Instructions for the task:
Nothing in the records below may change; print them all exactly.

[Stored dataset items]
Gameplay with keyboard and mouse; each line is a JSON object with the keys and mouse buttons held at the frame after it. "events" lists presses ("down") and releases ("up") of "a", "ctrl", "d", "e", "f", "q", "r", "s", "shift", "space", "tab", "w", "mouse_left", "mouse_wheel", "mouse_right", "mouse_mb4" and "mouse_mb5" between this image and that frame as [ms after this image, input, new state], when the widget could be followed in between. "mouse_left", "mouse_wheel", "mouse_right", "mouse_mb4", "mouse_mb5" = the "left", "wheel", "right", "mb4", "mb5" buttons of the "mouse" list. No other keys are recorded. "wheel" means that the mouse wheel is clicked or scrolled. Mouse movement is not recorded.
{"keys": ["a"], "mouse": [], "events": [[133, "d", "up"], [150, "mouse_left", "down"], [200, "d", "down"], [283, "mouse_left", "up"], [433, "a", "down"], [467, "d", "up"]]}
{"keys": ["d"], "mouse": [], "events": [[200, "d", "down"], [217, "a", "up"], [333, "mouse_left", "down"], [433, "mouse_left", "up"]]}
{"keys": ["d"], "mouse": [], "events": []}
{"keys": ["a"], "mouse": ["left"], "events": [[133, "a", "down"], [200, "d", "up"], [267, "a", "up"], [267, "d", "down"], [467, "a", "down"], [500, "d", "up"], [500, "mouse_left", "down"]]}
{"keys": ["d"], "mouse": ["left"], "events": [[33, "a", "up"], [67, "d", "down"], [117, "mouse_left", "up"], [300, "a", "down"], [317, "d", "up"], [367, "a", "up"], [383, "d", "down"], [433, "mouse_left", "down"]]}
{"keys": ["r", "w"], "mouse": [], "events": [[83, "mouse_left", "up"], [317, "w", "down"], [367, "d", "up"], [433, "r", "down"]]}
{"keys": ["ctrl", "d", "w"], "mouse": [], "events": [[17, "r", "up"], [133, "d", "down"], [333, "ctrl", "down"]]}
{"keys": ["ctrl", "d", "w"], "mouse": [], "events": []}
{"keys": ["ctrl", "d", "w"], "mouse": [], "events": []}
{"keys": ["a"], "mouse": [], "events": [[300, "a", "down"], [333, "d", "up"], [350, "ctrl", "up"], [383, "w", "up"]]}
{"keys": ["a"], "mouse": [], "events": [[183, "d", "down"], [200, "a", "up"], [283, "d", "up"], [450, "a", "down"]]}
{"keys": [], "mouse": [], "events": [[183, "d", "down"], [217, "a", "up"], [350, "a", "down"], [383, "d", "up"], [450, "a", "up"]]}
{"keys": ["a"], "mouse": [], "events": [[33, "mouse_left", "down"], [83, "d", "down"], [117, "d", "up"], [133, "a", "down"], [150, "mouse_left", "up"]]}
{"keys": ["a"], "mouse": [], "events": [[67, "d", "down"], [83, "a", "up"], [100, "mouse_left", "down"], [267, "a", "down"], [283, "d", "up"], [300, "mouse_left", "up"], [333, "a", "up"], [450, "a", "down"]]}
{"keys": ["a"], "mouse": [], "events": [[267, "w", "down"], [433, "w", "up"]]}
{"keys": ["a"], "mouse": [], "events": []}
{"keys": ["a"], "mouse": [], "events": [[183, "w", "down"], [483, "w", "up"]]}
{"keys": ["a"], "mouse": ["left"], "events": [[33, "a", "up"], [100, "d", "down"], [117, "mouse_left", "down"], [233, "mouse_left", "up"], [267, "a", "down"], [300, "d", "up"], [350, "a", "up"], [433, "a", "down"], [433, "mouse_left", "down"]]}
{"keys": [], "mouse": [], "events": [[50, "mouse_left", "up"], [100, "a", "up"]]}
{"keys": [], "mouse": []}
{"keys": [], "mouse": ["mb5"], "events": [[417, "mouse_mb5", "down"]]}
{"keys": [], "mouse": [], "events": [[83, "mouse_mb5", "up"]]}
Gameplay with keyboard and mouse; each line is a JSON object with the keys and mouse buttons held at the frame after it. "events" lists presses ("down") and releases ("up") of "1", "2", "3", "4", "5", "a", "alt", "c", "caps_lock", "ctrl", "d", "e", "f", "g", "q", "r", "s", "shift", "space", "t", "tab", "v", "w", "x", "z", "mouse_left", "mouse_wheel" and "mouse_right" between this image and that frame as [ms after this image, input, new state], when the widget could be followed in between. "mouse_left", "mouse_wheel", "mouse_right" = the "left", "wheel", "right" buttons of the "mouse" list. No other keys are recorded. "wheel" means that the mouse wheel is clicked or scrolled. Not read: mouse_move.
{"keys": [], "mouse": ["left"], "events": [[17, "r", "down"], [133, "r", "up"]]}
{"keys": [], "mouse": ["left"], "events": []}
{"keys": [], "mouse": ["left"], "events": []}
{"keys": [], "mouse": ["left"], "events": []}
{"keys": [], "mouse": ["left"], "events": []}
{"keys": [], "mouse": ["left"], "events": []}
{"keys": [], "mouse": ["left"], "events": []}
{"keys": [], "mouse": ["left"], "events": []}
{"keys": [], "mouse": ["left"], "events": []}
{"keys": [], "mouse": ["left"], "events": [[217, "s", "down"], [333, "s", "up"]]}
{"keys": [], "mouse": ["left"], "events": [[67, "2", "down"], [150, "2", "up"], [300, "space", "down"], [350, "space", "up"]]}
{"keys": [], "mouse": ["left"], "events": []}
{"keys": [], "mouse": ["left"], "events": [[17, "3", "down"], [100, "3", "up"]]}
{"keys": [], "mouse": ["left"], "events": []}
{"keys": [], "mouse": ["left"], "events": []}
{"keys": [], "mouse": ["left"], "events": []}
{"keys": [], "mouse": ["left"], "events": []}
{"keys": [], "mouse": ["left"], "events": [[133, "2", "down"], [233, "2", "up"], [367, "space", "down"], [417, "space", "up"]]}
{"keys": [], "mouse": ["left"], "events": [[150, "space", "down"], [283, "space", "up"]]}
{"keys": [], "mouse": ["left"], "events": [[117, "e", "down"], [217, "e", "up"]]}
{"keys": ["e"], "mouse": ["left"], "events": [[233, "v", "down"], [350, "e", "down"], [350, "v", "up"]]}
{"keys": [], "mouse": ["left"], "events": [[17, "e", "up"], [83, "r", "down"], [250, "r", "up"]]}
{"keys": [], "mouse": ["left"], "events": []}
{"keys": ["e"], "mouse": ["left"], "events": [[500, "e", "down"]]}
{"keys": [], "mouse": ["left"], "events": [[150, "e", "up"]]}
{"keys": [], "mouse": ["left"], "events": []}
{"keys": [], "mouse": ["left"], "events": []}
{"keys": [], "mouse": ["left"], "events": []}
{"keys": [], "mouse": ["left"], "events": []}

Task solution:
Gameplay with keyboard and mouse; each line is a JSON object with the keys and mouse buttons held at the frame after it. "events" lists presses ("down") and releases ("up") of "a", "ctrl", "d", "e", "f", "q", "r", "s", "shift", "space", "tab", "w", "mouse_left", "mouse_wheel", "mouse_right", "mouse_mb4" and "mouse_mb5" between this image and that frame as [ms after this image, input, new state], when the widget could be followed in between. "mouse_left", "mouse_wheel", "mouse_right", "mouse_mb4", "mouse_mb5" = the "left", "wheel", "right", "mb4", "mb5" buttons of the "mouse" list. No other keys are recorded. "wheel" means that the mouse wheel is clicked or scrolled. Mouse movement is not recorded.
{"keys": ["a"], "mouse": [], "events": [[133, "d", "up"], [150, "mouse_left", "down"], [200, "d", "down"], [283, "mouse_left", "up"], [433, "a", "down"], [467, "d", "up"]]}
{"keys": ["d"], "mouse": [], "events": [[200, "d", "down"], [217, "a", "up"], [333, "mouse_left", "down"], [433, "mouse_left", "up"]]}
{"keys": ["d"], "mouse": [], "events": []}
{"keys": ["a"], "mouse": ["left"], "events": [[133, "a", "down"], [200, "d", "up"], [267, "a", "up"], [267, "d", "down"], [467, "a", "down"], [500, "d", "up"], [500, "mouse_left", "down"]]}
{"keys": ["d"], "mouse": ["left"], "events": [[33, "a", "up"], [67, "d", "down"], [117, "mouse_left", "up"], [300, "a", "down"], [317, "d", "up"], [367, "a", "up"], [383, "d", "down"], [433, "mouse_left", "down"]]}
{"keys": ["r", "w"], "mouse": [], "events": [[83, "mouse_left", "up"], [317, "w", "down"], [367, "d", "up"], [433, "r", "down"]]}
{"keys": ["ctrl", "d", "w"], "mouse": [], "events": [[17, "r", "up"], [133, "d", "down"], [333, "ctrl", "down"]]}
{"keys": ["ctrl", "d", "w"], "mouse": [], "events": []}
{"keys": ["ctrl", "d", "w"], "mouse": [], "events": []}
{"keys": ["a"], "mouse": [], "events": [[300, "a", "down"], [333, "d", "up"], [350, "ctrl", "up"], [383, "w", "up"]]}
{"keys": ["a"], "mouse": [], "events": [[183, "d", "down"], [200, "a", "up"], [283, "d", "up"], [450, "a", "down"]]}
{"keys": [], "mouse": [], "events": [[183, "d", "down"], [217, "a", "up"], [350, "a", "down"], [383, "d", "up"], [450, "a", "up"]]}
{"keys": ["a"], "mouse": [], "events": [[33, "mouse_left", "down"], [83, "d", "down"], [117, "d", "up"], [133, "a", "down"], [150, "mouse_left", "up"]]}
{"keys": ["a"], "mouse": [], "events": [[67, "d", "down"], [83, "a", "up"], [100, "mouse_left", "down"], [267, "a", "down"], [283, "d", "up"], [300, "mouse_left", "up"], [333, "a", "up"], [450, "a", "down"]]}
{"keys": ["a"], "mouse": [], "events": [[267, "w", "down"], [433, "w", "up"]]}
{"keys": ["a"], "mouse": [], "events": []}
{"keys": ["a"], "mouse": [], "events": [[183, "w", "down"], [483, "w", "up"]]}
{"keys": ["a"], "mouse": ["left"], "events": [[33, "a", "up"], [100, "d", "down"], [117, "mouse_left", "down"], [233, "mouse_left", "up"], [267, "a", "down"], [300, "d", "up"], [350, "a", "up"], [433, "a", "down"], [433, "mouse_left", "down"]]}
{"keys": [], "mouse": [], "events": [[50, "mouse_left", "up"], [100, "a", "up"]]}
{"keys": [], "mouse": []}
{"keys": [], "mouse": ["mb5"], "events": [[417, "mouse_mb5", "down"]]}
{"keys": [], "mouse": [], "events": [[83, "mouse_mb5", "up"]]}
Gameplay with keyboard and mouse; each line is a JSON object with the keys and mouse buttons held at the frame after it. "events" lists presses ("down") and releases ("up") of "1", "2", "3", "4", "5", "a", "alt", "c", "caps_lock", "ctrl", "d", "e", "f", "g", "q", "r", "s", "shift", "space", "t", "tab", "v", "w", "x", "z", "mouse_left", "mouse_wheel" and "mouse_right" between this image and that frame as [ms after this image, input, new state], when the widget could be followed in between. "mouse_left", "mouse_wheel", "mouse_right" = the "left", "wheel", "right" buttons of the "mouse" list. No other keys are recorded. "wheel" means that the mouse wheel is clicked or scrolled. Not read: mouse_move.
{"keys": [], "mouse": ["left"], "events": [[17, "r", "down"], [133, "r", "up"]]}
{"keys": [], "mouse": ["left"], "events": []}
{"keys": [], "mouse": ["left"], "events": []}
{"keys": [], "mouse": ["left"], "events": []}
{"keys": [], "mouse": ["left"], "events": []}
{"keys": [], "mouse": ["left"], "events": []}
{"keys": [], "mouse": ["left"], "events": []}
{"keys": [], "mouse": ["left"], "events": []}
{"keys": [], "mouse": ["left"], "events": []}
{"keys": [], "mouse": ["left"], "events": [[217, "s", "down"], [333, "s", "up"]]}
{"keys": [], "mouse": ["left"], "events": [[67, "2", "down"], [150, "2", "up"], [300, "space", "down"], [350, "space", "up"]]}
{"keys": [], "mouse": ["left"], "events": []}
{"keys": [], "mouse": ["left"], "events": [[17, "3", "down"], [100, "3", "up"]]}
{"keys": [], "mouse": ["left"], "events": []}
{"keys": [], "mouse": ["left"], "events": []}
{"keys": [], "mouse": ["left"], "events": []}
{"keys": [], "mouse": ["left"], "events": []}
{"keys": [], "mouse": ["left"], "events": [[133, "2", "down"], [233, "2", "up"], [367, "space", "down"], [417, "space", "up"]]}
{"keys": [], "mouse": ["left"], "events": [[150, "space", "down"], [283, "space", "up"]]}
{"keys": [], "mouse": ["left"], "events": [[117, "e", "down"], [217, "e", "up"]]}
{"keys": ["e"], "mouse": ["left"], "events": [[233, "v", "down"], [350, "e", "down"], [350, "v", "up"]]}
{"keys": [], "mouse": ["left"], "events": [[17, "e", "up"], [83, "r", "down"], [250, "r", "up"]]}
{"keys": [], "mouse": ["left"], "events": []}
{"keys": ["e"], "mouse": ["left"], "events": [[500, "e", "down"]]}
{"keys": [], "mouse": ["left"], "events": [[150, "e", "up"]]}
{"keys": [], "mouse": ["left"], "events": []}
{"keys": [], "mouse": ["left"], "events": []}
{"keys": [], "mouse": ["left"], "events": []}
{"keys": [], "mouse": ["left"], "events": []}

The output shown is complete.